[[ DATA FOR THE TASK, beginning ]]

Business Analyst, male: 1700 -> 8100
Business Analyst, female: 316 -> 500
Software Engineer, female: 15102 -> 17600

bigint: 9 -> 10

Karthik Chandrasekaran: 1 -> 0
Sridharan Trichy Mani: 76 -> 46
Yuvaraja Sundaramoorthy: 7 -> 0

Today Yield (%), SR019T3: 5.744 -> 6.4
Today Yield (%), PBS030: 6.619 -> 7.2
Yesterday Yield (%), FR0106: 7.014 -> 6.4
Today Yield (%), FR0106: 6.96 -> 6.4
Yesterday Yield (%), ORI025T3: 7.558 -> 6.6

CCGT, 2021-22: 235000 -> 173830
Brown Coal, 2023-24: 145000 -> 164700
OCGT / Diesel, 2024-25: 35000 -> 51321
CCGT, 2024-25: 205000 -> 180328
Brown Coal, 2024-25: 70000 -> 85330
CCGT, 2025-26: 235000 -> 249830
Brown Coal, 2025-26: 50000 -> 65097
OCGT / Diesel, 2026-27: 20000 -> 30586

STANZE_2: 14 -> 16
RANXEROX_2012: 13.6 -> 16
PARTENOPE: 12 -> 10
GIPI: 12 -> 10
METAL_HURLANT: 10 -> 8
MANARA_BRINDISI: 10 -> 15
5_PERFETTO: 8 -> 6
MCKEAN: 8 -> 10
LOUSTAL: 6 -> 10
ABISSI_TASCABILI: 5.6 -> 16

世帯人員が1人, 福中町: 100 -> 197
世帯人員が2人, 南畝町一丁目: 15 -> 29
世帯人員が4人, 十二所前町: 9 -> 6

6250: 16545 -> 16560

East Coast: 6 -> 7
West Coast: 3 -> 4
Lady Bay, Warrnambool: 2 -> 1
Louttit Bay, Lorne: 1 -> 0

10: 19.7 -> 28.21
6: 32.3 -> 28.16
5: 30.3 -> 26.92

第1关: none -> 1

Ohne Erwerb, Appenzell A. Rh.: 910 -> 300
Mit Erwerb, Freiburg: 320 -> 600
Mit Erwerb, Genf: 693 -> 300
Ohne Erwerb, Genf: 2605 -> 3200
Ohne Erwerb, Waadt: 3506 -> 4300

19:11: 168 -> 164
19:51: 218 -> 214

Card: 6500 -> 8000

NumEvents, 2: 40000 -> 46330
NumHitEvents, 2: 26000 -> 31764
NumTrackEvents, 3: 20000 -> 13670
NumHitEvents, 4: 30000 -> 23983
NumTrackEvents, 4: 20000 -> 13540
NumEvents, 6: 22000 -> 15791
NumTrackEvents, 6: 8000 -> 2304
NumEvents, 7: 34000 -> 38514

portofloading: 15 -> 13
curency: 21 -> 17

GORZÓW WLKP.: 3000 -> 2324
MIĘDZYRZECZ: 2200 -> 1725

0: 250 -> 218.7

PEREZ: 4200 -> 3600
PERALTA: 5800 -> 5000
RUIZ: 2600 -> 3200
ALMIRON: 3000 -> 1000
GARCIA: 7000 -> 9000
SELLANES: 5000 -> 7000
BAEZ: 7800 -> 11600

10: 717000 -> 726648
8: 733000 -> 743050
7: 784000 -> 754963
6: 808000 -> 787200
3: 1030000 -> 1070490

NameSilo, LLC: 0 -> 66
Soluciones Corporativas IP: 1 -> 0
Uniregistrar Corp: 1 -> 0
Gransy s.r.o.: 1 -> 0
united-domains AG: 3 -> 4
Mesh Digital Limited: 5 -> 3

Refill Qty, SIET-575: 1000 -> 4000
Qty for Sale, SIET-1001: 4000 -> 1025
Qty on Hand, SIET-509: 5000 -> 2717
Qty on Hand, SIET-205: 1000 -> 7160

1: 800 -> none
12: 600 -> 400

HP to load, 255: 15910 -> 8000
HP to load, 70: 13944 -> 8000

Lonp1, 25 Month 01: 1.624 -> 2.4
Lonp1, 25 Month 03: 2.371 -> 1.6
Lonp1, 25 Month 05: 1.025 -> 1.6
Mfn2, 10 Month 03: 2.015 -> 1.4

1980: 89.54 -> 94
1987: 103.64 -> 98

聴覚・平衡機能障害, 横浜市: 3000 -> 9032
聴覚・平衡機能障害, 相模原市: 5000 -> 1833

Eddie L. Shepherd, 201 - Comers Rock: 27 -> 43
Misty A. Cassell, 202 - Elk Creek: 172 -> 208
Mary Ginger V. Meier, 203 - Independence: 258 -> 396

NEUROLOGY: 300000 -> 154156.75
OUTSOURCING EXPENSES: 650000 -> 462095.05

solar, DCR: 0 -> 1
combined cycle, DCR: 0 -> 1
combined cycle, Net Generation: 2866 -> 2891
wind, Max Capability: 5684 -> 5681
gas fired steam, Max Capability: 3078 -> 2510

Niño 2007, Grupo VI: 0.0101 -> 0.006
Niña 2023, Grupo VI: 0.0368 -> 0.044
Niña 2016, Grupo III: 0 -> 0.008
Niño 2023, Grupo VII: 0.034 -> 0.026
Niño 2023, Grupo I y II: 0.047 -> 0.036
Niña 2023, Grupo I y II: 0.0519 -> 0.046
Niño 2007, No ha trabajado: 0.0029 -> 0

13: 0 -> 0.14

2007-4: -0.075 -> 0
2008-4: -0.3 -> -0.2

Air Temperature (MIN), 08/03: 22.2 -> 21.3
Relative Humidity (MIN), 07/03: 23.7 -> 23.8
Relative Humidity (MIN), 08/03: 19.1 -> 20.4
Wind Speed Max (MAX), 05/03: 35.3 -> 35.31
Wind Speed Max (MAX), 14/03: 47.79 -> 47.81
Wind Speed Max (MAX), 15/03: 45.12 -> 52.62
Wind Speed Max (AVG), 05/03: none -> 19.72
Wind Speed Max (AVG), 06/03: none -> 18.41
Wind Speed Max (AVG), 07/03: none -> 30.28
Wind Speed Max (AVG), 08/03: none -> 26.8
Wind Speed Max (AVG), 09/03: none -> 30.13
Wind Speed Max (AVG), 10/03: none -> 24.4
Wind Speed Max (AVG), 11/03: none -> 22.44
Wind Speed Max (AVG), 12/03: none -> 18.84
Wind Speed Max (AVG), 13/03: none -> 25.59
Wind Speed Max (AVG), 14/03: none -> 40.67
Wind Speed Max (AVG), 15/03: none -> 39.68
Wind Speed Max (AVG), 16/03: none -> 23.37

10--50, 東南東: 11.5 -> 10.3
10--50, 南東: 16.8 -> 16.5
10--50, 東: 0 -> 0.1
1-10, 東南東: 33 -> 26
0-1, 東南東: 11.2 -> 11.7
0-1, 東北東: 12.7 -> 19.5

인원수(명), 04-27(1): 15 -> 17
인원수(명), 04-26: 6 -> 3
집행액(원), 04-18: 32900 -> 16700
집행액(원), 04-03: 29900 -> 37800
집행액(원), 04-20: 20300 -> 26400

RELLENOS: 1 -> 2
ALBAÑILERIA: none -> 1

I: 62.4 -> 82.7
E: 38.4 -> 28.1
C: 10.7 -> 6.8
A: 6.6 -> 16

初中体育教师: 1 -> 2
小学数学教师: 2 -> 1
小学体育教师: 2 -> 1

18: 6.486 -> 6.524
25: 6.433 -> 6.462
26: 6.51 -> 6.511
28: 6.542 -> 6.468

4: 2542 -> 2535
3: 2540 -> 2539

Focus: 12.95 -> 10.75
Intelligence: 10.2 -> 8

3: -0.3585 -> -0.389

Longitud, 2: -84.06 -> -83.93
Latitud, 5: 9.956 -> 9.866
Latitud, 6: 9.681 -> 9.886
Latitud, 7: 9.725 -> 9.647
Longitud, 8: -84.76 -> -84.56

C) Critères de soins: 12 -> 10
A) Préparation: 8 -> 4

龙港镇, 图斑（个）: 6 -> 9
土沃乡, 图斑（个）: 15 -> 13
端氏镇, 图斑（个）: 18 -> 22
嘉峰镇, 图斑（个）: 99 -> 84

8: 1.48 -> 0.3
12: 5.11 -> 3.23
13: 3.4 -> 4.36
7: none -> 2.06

[[ DATA FOR THE TASK, end ]]

Within the listing above, give again exactly every line from the line with "6250: 16545 -> 16560" through the line with "NumEvents, 2: 40000 -> 46330", both included, and no other line.

-- TASK SOLUTION --
6250: 16545 -> 16560

East Coast: 6 -> 7
West Coast: 3 -> 4
Lady Bay, Warrnambool: 2 -> 1
Louttit Bay, Lorne: 1 -> 0

10: 19.7 -> 28.21
6: 32.3 -> 28.16
5: 30.3 -> 26.92

第1关: none -> 1

Ohne Erwerb, Appenzell A. Rh.: 910 -> 300
Mit Erwerb, Freiburg: 320 -> 600
Mit Erwerb, Genf: 693 -> 300
Ohne Erwerb, Genf: 2605 -> 3200
Ohne Erwerb, Waadt: 3506 -> 4300

19:11: 168 -> 164
19:51: 218 -> 214

Card: 6500 -> 8000

NumEvents, 2: 40000 -> 46330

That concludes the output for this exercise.